***** ENTRIES PROVIDED

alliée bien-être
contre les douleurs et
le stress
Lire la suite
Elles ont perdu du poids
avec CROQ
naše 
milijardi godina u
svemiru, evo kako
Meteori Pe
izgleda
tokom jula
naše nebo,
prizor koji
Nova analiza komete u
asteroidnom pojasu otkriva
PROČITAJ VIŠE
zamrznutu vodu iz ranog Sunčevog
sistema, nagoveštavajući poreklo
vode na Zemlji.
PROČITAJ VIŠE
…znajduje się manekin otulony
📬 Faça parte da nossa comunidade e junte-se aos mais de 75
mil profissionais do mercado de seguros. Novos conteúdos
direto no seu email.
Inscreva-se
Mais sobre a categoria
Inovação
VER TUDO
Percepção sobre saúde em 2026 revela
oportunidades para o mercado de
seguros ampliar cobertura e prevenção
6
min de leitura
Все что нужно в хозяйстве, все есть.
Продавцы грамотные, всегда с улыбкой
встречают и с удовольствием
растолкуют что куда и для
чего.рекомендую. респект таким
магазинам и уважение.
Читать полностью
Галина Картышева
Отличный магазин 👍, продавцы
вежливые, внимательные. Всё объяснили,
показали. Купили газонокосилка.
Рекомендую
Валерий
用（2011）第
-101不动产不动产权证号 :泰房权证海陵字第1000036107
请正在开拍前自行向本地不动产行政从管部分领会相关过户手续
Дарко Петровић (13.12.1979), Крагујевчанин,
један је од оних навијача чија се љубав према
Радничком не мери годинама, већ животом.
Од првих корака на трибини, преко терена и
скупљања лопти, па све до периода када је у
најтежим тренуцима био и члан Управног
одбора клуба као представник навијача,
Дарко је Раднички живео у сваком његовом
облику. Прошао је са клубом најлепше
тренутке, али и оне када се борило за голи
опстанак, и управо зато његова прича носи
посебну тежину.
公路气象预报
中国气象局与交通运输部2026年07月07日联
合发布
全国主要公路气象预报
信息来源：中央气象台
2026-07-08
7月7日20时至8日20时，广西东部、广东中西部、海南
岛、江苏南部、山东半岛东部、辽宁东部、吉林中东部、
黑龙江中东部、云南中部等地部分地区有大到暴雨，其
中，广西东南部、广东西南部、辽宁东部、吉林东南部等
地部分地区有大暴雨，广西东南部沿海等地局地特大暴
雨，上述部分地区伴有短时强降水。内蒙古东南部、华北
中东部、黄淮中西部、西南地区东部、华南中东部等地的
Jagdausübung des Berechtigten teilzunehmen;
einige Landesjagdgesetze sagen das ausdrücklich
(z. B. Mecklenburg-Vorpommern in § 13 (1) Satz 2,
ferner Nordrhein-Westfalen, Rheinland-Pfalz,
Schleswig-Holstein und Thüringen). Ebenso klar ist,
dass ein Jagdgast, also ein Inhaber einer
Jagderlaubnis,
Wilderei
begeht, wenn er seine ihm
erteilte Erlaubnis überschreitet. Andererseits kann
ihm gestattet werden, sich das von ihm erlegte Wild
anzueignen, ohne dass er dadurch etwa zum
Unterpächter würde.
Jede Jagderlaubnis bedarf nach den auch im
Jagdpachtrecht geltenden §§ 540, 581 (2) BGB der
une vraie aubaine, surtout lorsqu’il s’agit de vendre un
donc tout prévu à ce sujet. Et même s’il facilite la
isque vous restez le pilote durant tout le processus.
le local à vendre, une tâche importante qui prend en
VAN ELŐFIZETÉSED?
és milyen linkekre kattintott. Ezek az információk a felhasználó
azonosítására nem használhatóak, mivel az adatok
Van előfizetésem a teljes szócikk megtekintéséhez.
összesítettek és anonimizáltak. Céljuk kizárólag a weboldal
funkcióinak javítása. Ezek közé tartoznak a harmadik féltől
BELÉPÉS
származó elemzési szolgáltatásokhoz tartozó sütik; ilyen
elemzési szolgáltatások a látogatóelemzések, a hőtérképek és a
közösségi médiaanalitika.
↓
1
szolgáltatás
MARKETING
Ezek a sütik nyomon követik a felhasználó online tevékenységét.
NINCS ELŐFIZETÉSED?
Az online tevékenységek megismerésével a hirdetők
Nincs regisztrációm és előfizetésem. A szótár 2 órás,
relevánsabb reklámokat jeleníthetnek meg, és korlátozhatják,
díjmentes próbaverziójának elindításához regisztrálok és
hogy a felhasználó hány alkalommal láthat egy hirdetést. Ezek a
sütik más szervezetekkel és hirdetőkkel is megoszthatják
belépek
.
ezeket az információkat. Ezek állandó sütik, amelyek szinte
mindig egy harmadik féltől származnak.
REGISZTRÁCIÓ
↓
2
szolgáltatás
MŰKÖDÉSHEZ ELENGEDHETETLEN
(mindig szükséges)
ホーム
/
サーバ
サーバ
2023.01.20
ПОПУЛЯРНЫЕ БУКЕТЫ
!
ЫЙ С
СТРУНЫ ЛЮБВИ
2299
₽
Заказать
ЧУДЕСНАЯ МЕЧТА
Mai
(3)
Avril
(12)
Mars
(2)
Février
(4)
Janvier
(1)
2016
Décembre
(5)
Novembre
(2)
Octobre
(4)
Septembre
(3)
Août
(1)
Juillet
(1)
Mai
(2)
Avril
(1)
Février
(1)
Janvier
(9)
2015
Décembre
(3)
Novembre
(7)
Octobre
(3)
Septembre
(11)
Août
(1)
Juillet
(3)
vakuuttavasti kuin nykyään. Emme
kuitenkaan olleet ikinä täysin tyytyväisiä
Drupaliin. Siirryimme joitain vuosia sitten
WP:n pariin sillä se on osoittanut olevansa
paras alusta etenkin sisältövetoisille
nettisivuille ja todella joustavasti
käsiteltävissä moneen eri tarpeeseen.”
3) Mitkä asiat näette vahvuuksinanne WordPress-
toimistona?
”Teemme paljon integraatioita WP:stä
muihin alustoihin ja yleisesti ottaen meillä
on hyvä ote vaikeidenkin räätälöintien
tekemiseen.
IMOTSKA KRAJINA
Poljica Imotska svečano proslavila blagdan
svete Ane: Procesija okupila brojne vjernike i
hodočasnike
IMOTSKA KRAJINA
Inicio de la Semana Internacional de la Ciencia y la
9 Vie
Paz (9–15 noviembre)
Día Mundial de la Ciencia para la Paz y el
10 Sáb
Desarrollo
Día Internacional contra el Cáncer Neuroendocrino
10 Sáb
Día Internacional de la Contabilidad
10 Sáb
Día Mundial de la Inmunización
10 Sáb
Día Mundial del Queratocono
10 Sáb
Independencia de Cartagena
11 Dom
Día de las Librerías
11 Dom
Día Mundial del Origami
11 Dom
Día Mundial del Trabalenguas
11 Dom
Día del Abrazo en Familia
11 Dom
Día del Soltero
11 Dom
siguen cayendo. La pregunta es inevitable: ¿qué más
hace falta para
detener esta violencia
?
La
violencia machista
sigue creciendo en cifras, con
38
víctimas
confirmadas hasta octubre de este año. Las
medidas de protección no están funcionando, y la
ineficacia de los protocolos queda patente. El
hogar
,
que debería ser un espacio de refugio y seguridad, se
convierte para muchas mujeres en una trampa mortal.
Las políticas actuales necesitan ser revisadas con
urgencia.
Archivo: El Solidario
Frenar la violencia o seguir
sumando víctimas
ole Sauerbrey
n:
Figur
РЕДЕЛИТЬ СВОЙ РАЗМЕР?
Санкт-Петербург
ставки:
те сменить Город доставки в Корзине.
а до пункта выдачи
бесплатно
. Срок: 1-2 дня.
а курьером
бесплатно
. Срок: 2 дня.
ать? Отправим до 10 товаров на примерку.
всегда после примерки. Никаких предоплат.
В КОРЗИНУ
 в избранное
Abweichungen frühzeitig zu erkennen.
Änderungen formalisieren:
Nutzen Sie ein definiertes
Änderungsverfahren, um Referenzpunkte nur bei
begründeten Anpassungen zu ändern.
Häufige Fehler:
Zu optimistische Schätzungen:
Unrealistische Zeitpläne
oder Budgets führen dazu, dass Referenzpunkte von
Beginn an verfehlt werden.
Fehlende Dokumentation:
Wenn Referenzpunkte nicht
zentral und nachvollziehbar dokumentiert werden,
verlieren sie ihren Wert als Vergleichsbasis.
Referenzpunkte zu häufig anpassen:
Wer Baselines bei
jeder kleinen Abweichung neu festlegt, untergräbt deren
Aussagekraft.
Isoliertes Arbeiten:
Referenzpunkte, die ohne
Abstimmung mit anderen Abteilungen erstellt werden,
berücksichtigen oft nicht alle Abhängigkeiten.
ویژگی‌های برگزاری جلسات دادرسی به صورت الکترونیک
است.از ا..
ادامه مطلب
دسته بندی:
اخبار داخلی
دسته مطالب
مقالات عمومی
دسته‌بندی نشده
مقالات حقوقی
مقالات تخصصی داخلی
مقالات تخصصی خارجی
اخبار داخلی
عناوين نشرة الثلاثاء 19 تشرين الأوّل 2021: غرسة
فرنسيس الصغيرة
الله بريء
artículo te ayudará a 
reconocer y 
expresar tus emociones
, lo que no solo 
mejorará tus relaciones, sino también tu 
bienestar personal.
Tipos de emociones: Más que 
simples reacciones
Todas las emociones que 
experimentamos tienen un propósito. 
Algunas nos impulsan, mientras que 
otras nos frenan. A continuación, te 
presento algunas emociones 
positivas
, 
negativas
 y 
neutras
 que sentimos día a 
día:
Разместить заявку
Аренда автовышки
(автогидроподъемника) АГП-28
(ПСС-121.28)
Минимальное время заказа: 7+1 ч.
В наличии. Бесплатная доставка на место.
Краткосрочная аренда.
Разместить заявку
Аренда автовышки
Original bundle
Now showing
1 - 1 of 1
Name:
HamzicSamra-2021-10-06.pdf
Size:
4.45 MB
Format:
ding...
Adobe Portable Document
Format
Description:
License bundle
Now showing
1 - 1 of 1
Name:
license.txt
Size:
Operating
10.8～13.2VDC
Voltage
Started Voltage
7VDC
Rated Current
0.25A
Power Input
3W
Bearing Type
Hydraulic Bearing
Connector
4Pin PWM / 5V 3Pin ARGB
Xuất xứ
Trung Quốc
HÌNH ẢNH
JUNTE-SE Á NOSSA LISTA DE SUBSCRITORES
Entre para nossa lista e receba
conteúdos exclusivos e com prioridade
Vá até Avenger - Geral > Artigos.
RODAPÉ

**********

EXERCISE BRIEF: Nothing beyond the lines from the start of the entries through the line with "Schleswig-Holstein und Thüringen)." should appear. Repeat those lines exactly, both ends included.

ANSWER TO THIS TASK:
alliée bien-être
contre les douleurs et
le stress
Lire la suite
Elles ont perdu du poids
avec CROQ
naše 
milijardi godina u
svemiru, evo kako
Meteori Pe
izgleda
tokom jula
naše nebo,
prizor koji
Nova analiza komete u
asteroidnom pojasu otkriva
PROČITAJ VIŠE
zamrznutu vodu iz ranog Sunčevog
sistema, nagoveštavajući poreklo
vode na Zemlji.
PROČITAJ VIŠE
…znajduje się manekin otulony
📬 Faça parte da nossa comunidade e junte-se aos mais de 75
mil profissionais do mercado de seguros. Novos conteúdos
direto no seu email.
Inscreva-se
Mais sobre a categoria
Inovação
VER TUDO
Percepção sobre saúde em 2026 revela
oportunidades para o mercado de
seguros ampliar cobertura e prevenção
6
min de leitura
Все что нужно в хозяйстве, все есть.
Продавцы грамотные, всегда с улыбкой
встречают и с удовольствием
растолкуют что куда и для
чего.рекомендую. респект таким
магазинам и уважение.
Читать полностью
Галина Картышева
Отличный магазин 👍, продавцы
вежливые, внимательные. Всё объяснили,
показали. Купили газонокосилка.
Рекомендую
Валерий
用（2011）第
-101不动产不动产权证号 :泰房权证海陵字第1000036107
请正在开拍前自行向本地不动产行政从管部分领会相关过户手续
Дарко Петровић (13.12.1979), Крагујевчанин,
један је од оних навијача чија се љубав према
Радничком не мери годинама, већ животом.
Од првих корака на трибини, преко терена и
скупљања лопти, па све до периода када је у
најтежим тренуцима био и члан Управног
одбора клуба као представник навијача,
Дарко је Раднички живео у сваком његовом
облику. Прошао је са клубом најлепше
тренутке, али и оне када се борило за голи
опстанак, и управо зато његова прича носи
посебну тежину.
公路气象预报
中国气象局与交通运输部2026年07月07日联
合发布
全国主要公路气象预报
信息来源：中央气象台
2026-07-08
7月7日20时至8日20时，广西东部、广东中西部、海南
岛、江苏南部、山东半岛东部、辽宁东部、吉林中东部、
黑龙江中东部、云南中部等地部分地区有大到暴雨，其
中，广西东南部、广东西南部、辽宁东部、吉林东南部等
地部分地区有大暴雨，广西东南部沿海等地局地特大暴
雨，上述部分地区伴有短时强降水。内蒙古东南部、华北
中东部、黄淮中西部、西南地区东部、华南中东部等地的
Jagdausübung des Berechtigten teilzunehmen;
einige Landesjagdgesetze sagen das ausdrücklich
(z. B. Mecklenburg-Vorpommern in § 13 (1) Satz 2,
ferner Nordrhein-Westfalen, Rheinland-Pfalz,
Schleswig-Holstein und Thüringen). Ebenso klar ist,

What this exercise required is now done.